If that statistic is accurate, maybe it’s something that’s alien to middle aged guys but not so alien to America’s women. I’m one of those people who support access to abortion as an intellectual exercise because I don’t regard a fetus in its early stages to be morally equivalent to a human even though it has the potential to become human. But, I don’t have the emotional response to restrictions on abortions that I do to restrictions on birth control because the former is nothing I’ve had to deal with directly and, so far as I recall, only one person I know has talked to me directly about her own experience.

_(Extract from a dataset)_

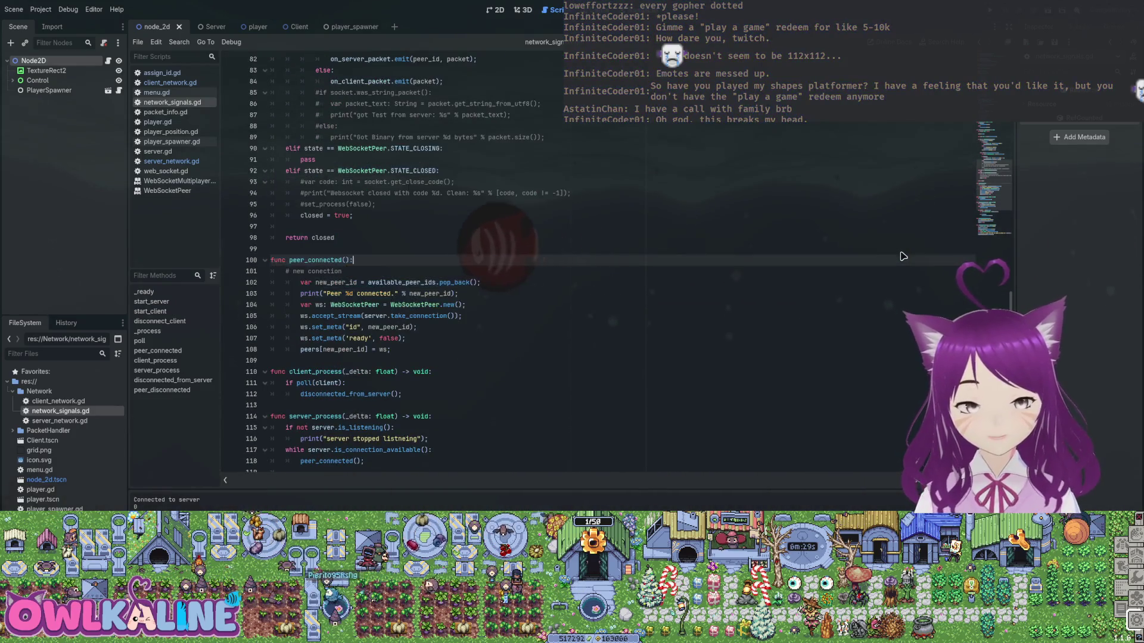
scroll(903, 256, up, 20)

It’s easy for me to say because I don’t have to deal with the backlash, but I think we could have a more honest discussion about abortion if the people having them were more open about the experience. The unknown horrors conjured up by your brain in ignorance are usually more terrifying than reality. I’ve told the story before about how I was something of a homophobe before getting to know some honest to god gay people. (Or, rather, people I knew were gay — I had known them, I just didn’t know that I knew them.) In much the same way, I expect that real atheists are less foreign to believers than whatever notions they have in their heads in the absence of real-world examples. And, I expect the people who actually have abortions present more sympathetic cases than the baby-murdering monsters currently occupying the void and informing public discourse.
You can still condemn abortion if you’d like, but such condemnation should be informed by the reality that 30-40% of the women you know may have participated in the exercise.